- **WORK ORDER**: Check every line below, and copy those that include "omitted".

- **MATERIAL PROVIDED**:
+++
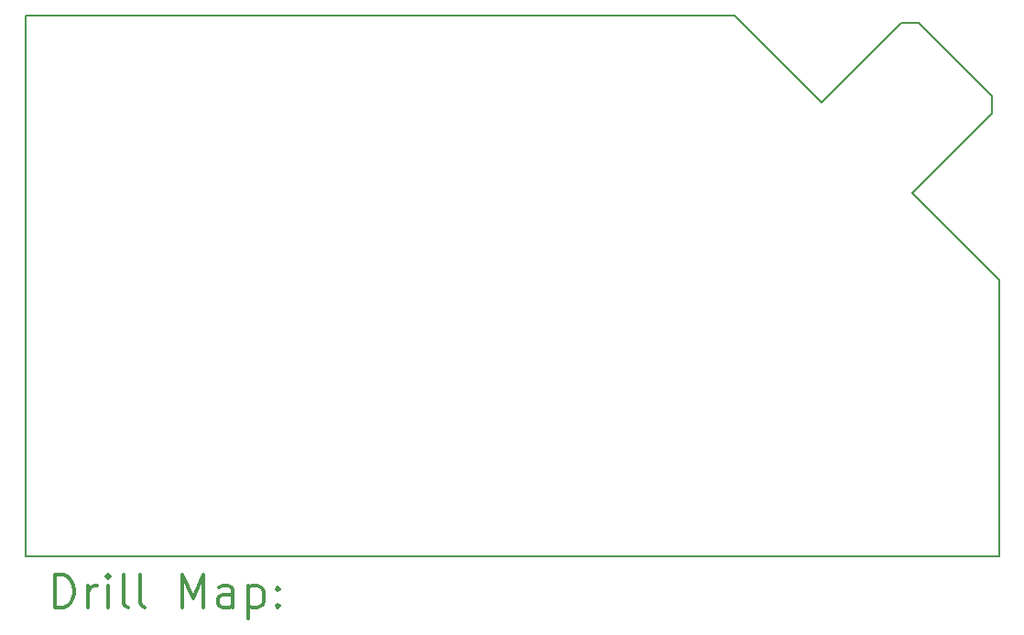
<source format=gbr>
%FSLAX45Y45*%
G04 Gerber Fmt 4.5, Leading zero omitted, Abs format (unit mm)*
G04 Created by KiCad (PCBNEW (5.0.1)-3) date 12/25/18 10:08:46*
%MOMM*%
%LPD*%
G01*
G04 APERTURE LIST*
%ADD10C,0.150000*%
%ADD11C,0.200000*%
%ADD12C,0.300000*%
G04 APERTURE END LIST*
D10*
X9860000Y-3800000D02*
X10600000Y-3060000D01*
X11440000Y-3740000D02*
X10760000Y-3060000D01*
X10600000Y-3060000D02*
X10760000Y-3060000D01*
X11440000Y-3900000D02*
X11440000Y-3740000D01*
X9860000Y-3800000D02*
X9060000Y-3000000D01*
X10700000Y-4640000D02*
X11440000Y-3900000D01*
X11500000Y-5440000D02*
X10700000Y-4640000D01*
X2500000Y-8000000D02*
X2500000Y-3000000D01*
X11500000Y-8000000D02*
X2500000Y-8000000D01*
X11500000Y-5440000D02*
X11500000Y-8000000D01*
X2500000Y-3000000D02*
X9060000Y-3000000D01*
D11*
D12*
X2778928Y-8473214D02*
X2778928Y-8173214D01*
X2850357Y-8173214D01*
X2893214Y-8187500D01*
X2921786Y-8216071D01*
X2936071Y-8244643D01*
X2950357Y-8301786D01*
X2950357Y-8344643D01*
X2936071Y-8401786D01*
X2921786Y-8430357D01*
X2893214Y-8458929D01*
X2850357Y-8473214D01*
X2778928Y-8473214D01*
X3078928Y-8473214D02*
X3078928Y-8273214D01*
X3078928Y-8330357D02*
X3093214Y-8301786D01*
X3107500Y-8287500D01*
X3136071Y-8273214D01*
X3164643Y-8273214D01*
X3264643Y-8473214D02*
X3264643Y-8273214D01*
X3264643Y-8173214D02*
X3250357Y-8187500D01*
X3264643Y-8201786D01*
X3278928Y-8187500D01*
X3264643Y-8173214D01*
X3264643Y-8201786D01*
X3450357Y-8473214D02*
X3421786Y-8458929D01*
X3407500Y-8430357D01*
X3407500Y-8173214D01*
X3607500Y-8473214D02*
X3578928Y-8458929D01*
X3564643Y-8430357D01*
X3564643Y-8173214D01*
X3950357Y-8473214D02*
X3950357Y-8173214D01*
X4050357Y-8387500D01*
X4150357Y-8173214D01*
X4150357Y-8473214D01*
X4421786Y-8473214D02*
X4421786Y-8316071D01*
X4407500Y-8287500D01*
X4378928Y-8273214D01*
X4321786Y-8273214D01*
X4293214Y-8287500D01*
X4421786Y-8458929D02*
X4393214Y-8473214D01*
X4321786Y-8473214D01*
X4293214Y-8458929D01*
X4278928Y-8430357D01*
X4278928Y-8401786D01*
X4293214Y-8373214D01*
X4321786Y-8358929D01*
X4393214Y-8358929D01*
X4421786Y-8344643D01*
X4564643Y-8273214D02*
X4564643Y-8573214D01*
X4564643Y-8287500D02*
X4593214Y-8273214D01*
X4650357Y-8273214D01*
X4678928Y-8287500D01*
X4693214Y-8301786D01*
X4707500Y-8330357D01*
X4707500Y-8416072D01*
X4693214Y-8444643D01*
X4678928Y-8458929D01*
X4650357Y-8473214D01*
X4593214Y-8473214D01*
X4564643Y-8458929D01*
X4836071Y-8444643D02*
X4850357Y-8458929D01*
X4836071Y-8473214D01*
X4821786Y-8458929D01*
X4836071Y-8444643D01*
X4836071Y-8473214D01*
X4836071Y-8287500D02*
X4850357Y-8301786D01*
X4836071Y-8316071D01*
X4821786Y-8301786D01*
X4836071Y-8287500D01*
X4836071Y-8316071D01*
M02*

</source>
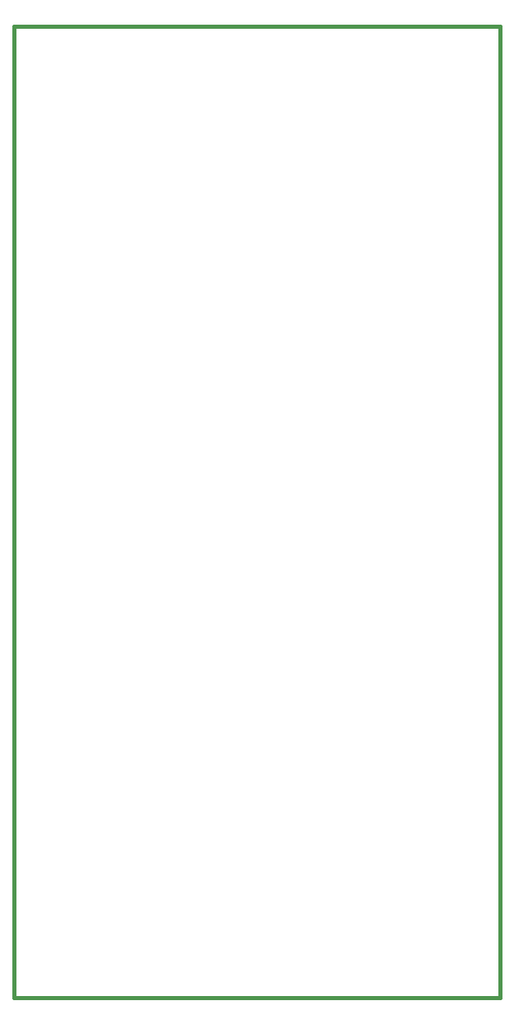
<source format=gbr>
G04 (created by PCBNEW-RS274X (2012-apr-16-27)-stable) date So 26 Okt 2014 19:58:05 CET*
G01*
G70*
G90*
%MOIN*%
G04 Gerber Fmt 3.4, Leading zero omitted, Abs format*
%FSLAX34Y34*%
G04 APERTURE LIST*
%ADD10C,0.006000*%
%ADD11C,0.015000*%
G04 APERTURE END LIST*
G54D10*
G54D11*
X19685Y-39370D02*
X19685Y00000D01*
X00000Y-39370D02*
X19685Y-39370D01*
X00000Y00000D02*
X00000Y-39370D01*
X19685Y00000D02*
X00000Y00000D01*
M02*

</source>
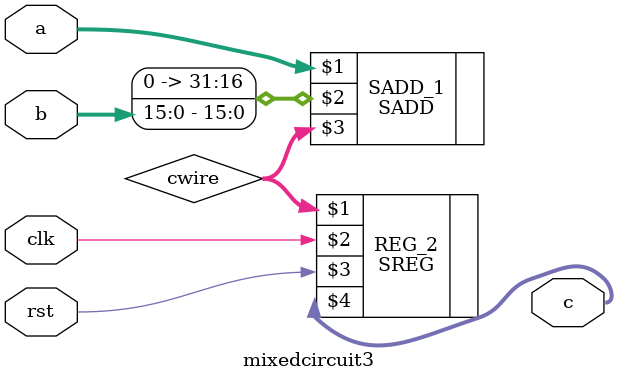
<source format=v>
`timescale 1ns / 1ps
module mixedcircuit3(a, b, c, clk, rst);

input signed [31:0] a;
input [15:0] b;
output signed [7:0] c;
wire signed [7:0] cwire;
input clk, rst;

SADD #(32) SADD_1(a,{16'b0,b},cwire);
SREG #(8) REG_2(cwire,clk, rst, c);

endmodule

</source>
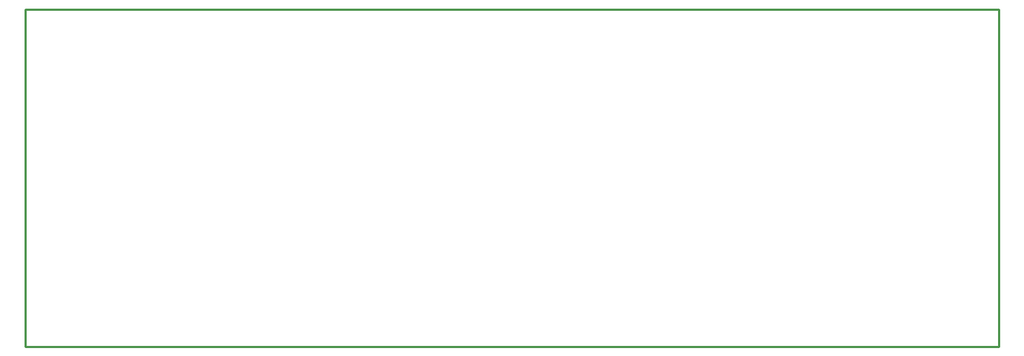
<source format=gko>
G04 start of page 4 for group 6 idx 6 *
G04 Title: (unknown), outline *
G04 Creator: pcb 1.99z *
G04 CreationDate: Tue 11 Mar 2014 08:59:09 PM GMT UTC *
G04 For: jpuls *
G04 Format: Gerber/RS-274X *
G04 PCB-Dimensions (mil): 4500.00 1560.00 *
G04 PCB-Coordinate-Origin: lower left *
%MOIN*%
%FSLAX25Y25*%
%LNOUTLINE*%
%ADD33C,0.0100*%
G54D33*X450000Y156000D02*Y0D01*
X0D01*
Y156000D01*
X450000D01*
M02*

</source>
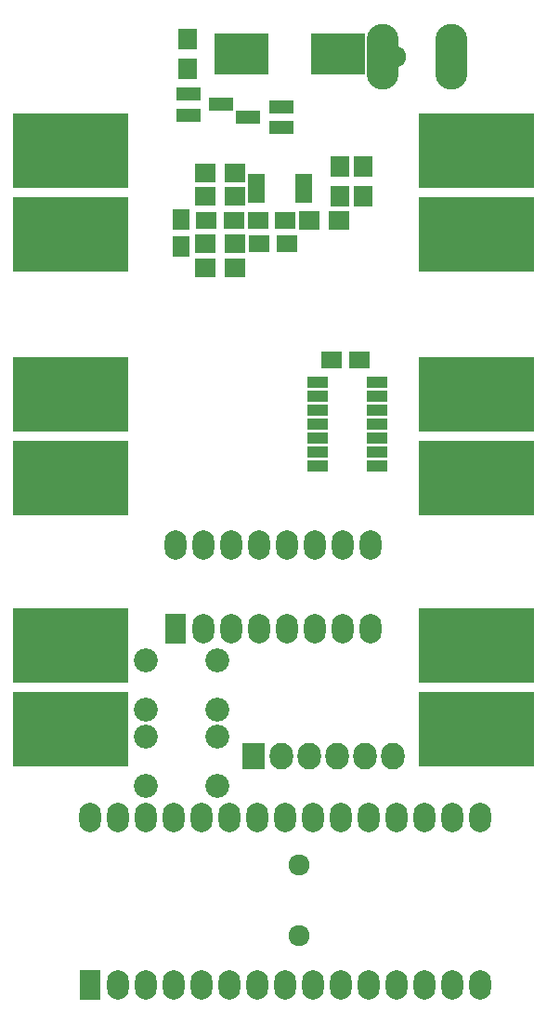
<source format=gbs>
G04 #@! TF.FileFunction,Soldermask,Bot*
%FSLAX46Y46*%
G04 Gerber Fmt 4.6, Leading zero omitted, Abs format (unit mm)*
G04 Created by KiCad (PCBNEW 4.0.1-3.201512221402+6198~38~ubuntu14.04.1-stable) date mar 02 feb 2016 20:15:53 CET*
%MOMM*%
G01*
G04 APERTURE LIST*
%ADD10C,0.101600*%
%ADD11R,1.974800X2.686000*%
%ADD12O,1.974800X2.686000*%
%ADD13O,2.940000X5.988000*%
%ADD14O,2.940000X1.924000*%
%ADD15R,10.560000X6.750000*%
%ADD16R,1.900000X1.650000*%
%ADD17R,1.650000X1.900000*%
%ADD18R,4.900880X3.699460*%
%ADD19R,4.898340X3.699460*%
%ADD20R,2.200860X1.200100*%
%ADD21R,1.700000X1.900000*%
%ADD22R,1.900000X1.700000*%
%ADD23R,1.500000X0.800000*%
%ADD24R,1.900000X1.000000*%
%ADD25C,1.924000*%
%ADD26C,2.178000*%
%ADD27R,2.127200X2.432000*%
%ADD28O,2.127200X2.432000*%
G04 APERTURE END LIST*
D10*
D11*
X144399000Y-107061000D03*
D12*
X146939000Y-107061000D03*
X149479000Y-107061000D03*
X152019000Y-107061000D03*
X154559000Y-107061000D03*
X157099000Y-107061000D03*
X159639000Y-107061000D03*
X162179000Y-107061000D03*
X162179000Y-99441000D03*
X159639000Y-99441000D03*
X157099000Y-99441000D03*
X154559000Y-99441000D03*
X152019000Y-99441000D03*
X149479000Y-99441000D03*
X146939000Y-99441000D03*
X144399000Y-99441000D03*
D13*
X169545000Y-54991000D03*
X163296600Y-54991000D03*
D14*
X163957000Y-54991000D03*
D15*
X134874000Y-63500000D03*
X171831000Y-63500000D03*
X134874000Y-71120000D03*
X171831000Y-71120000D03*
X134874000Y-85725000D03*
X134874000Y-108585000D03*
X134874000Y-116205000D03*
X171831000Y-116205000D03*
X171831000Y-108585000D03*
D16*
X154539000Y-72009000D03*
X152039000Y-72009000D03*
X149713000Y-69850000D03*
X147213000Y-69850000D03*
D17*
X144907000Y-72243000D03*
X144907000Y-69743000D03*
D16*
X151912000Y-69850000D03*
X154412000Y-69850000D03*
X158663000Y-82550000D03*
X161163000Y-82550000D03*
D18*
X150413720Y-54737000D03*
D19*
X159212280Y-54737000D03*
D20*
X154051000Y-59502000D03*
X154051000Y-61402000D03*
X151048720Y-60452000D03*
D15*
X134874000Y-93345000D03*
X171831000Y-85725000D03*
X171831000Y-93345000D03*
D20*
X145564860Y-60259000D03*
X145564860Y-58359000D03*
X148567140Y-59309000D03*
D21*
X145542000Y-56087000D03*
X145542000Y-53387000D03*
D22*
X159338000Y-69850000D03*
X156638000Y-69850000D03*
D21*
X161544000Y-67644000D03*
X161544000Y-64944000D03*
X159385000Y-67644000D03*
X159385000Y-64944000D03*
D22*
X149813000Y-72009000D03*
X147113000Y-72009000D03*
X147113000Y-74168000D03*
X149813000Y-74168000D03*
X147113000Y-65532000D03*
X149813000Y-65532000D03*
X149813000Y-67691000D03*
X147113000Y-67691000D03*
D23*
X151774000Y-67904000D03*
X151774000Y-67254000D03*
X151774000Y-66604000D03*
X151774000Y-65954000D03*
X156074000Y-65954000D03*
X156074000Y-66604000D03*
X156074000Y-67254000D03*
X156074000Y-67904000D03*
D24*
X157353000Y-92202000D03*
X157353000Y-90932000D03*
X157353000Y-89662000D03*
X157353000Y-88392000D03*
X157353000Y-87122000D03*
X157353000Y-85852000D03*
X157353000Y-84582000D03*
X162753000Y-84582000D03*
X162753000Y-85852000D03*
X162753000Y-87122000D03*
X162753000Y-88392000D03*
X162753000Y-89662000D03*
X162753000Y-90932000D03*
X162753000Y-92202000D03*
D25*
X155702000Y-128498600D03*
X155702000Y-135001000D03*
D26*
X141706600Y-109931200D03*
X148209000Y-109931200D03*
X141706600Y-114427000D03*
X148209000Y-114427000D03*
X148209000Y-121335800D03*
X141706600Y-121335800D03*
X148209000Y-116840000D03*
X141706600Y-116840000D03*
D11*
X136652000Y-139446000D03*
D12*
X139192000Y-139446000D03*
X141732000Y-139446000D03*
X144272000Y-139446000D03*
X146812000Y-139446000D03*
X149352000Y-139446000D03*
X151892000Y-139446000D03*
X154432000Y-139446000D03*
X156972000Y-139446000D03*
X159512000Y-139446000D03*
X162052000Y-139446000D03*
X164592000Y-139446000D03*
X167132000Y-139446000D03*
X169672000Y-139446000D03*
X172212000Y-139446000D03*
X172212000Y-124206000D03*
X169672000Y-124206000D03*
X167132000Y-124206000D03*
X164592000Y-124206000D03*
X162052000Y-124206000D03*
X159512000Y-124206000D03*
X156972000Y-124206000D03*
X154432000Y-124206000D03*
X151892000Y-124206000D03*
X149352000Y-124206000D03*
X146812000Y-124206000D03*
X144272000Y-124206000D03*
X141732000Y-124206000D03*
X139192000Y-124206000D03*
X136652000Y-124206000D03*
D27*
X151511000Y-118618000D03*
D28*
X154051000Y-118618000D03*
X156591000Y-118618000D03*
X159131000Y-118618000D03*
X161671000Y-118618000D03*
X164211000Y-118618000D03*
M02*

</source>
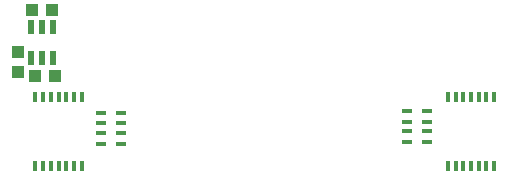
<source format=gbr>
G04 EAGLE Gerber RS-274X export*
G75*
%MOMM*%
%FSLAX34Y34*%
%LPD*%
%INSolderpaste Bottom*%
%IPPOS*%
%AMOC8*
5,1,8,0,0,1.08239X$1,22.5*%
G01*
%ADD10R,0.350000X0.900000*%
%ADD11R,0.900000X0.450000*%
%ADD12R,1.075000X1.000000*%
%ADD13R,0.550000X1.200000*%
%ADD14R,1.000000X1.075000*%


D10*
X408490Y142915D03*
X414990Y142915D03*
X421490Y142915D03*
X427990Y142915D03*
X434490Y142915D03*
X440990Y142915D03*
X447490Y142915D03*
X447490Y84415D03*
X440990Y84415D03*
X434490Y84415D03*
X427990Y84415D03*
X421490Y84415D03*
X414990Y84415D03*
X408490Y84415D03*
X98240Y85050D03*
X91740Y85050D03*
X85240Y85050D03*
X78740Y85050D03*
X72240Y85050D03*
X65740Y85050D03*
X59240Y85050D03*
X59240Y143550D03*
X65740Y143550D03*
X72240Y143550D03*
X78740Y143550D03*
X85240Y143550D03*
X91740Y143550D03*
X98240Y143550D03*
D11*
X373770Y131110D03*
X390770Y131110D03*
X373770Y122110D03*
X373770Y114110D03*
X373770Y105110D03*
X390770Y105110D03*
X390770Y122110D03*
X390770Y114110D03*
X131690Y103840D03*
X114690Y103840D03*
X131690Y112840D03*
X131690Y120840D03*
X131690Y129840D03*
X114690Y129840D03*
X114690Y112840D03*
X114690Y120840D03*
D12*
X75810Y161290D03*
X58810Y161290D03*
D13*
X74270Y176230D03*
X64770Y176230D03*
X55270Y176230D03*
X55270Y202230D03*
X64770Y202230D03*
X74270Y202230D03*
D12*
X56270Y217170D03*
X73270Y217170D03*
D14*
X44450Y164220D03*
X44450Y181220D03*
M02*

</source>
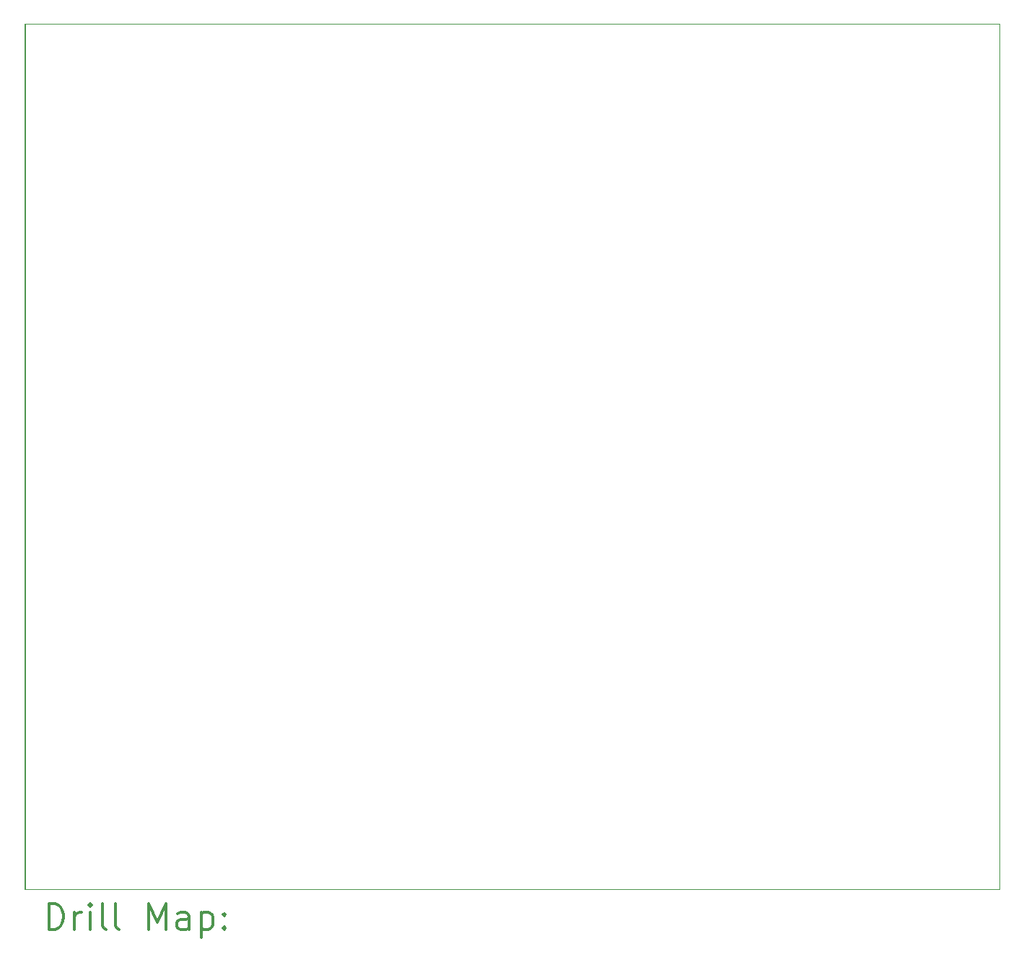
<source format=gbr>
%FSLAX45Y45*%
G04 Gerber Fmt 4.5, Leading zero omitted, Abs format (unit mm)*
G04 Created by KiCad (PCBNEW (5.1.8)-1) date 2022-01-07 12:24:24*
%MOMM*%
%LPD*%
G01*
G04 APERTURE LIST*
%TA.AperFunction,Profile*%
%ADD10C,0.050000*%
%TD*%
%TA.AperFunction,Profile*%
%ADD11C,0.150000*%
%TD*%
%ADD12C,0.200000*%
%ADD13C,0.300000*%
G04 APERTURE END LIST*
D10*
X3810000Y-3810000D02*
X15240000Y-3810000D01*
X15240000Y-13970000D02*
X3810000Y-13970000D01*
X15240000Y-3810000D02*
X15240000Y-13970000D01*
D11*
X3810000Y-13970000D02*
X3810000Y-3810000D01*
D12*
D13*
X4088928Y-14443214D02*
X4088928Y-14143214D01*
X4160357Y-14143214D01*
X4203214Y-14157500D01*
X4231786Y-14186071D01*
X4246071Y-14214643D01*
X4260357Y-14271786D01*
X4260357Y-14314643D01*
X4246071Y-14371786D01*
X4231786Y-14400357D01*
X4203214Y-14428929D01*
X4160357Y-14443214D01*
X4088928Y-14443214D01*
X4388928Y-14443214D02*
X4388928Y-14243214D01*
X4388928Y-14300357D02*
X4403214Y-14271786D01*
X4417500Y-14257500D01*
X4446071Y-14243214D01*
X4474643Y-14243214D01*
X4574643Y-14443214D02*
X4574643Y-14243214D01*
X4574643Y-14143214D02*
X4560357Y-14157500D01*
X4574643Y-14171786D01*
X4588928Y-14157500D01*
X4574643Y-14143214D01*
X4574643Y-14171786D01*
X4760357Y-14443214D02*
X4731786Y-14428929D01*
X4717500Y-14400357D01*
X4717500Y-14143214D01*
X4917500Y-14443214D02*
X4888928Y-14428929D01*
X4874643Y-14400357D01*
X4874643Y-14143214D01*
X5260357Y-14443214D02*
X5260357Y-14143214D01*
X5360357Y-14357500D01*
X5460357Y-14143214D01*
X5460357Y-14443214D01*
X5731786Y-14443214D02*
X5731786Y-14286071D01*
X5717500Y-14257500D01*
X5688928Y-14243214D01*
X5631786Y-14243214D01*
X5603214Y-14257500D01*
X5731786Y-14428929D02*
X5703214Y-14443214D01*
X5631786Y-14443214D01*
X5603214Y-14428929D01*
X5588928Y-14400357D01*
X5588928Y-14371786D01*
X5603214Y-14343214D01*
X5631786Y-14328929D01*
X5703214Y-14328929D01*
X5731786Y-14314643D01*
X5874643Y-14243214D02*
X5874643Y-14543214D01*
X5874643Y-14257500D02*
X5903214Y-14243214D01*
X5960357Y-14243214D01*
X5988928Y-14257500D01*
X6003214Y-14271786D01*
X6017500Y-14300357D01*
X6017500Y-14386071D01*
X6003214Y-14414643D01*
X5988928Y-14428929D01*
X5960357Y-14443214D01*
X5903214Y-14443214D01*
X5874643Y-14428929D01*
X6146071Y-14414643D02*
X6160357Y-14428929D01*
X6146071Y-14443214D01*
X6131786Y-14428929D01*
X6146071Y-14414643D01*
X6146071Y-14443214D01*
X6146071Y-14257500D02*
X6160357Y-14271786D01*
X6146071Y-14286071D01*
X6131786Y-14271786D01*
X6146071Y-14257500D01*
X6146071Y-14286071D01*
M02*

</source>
+++
- **EXERCISE RESULT**:
G04 Gerber Fmt 4.5, Leading zero omitted, Abs format (unit mm)*
G04 Gerber Fmt 3.4, Leading zero omitted, Abs format*
G04 Gerber Fmt 4.6, Leading zero omitted, Abs format (unit mm)*
G04 Gerber Fmt 4.5, Leading zero omitted, Abs format (unit mm)*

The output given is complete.